The recession is hurting <EM>everyone</EM> ... or is it? This could be the break out year for cloud computing vendors who are ready and waiting for a flood of businesses to embrace low cost, no investment, no management computing in the cloud.

Benjamin Tomkins, Contributor

January 28, 2009

4 Min Read

The recession is hurting everyone ... or is it? This could be the break out year for cloud computing vendors who are ready and waiting for a flood of businesses to embrace low cost, no investment, no management computing in the cloud.Faced with stagnant revenue and tight credit business owners are leaping at every opportunity to slash costs. The trick, of course, is not cutting so deeply that the business is crippled. And that's where the appeal of cloud computing become undeniable. You could argue that the down economy is a boon to cloud computing -- case in point, here's 7 Reasons Cloud Computing Is Fed By The Bad Economy.

The recession may be just the tipping point that cloud computing needed to reach critical mass. A report from BroadGroup, a British consulting firm, cites an investment bank estimate that pegs the market for cloud computing at $100 billion. Not exactly TARP bailout numbers, but still quite a few zeros.

The low cost and simplicity of cloud are the drivers for adoption and more and more businesses are recognizing the opportunity, taking cues from adoption in the consumer ranks (an instance of consumer technology leading IT). As the BroadGroup report says:

"The cost arguments for moving to the Cloud are becoming more measurable and concrete; big-iron providers of IT products and services are beginning to identify Cloud as a priority and the surge in consumer adoption of Cloud Computing through the use of Yahoo! Mail, Flickr, or Google Docs, even though they may not be aware they are doing so, collectively demonstrate new data points and the progress of Cloud so far."

And then the kicker: "For companies that are considering deploying enterprise software, it [cloud computing] can offer potential savings of up to 25% of the total cost."

And the roster of vendors placing big bets on the clouds is growing fast. This week alone, Cisco announced a cloud server, a fresh round of rumors about Google Gdrive, and Symantec rolled out a Web 2.0/Cloud Webtop.

More vendor offerings will drive wider acceptance, but some small and midsize businesses remain hesitant about moving to the cloud according to a survey from Rackspace (PDF) focused on cloud hosting. Less than a third some small businesses are considering cloud hosting, yet more than half of midsize businesses do plan to use cloud hosting.

There's some irony in those findings, as smaller companies that can least afford in-house IT resources stand to gain more, proportionally, from the cloud. The dominant reason small businesses gave for not considering the cloud was "no need for it." That may be true, but it also underscores that there's more work to be done on the acceptance front. For midsize businesses, the leading impediment is concern about security and compliance, the issue that's likely to bedevil cloud computing as obdurate users refuse to embrace computing they can't see and touch.

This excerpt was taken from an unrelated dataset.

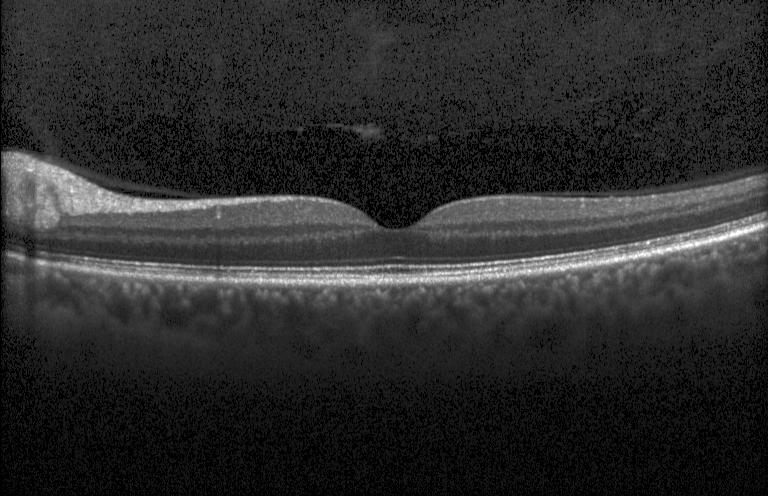

OCT B-scan, through the macula, instrument: Heidelberg Spectralis.
Dx: no evidence of choroidal neovascularization, diabetic macular edema, or drusen.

Cloud vendors could do with some evangelizing and the key issues aren't a mystery. Recently, bMighty associate editor Jennifer Moline, speaking about SaaS, pointed to some key steps and evolutions that will lodge cloud computing firmly in the mainstream.

So that's what needs to happen, but back to what's expected to happen. Predicting that 2009 is the year of cloud computing isn't granular enough. Fortunately, there are ample predictions that venture into the tall grass for a closer look.

InformationWeek's John Foley presented 10 predictions for the cloud in 2009 (click through for the details of each):

  • The Cloud Market Will Grow Steadily

  • Google Will Remain A Niche Player

  • Service Outages Will Be More Frequent, But Less Disruptive

  • Big Companies Will Embrace The Cloud

  • Microsoft Will Keep Customers On Hold

  • Enterprise-Class Management Tools Will Emerge

  • Cloud Startups Will Thrive

  • We'll See Public-Private Clouds.

  • Data Security Will Reemerge As A Major Issue

  • Oracle Will Become A Cloud Vendor

And for a a strident take on what will happen in 2009 for cloud computing, let's turn to Narinder Singh, co-founder of SaaS-provider Appiro, who says, "This year cloud computing made the leap from an interesting proposition to a viable option for even the largest of enterprises. In 2009 it becomes mandatory."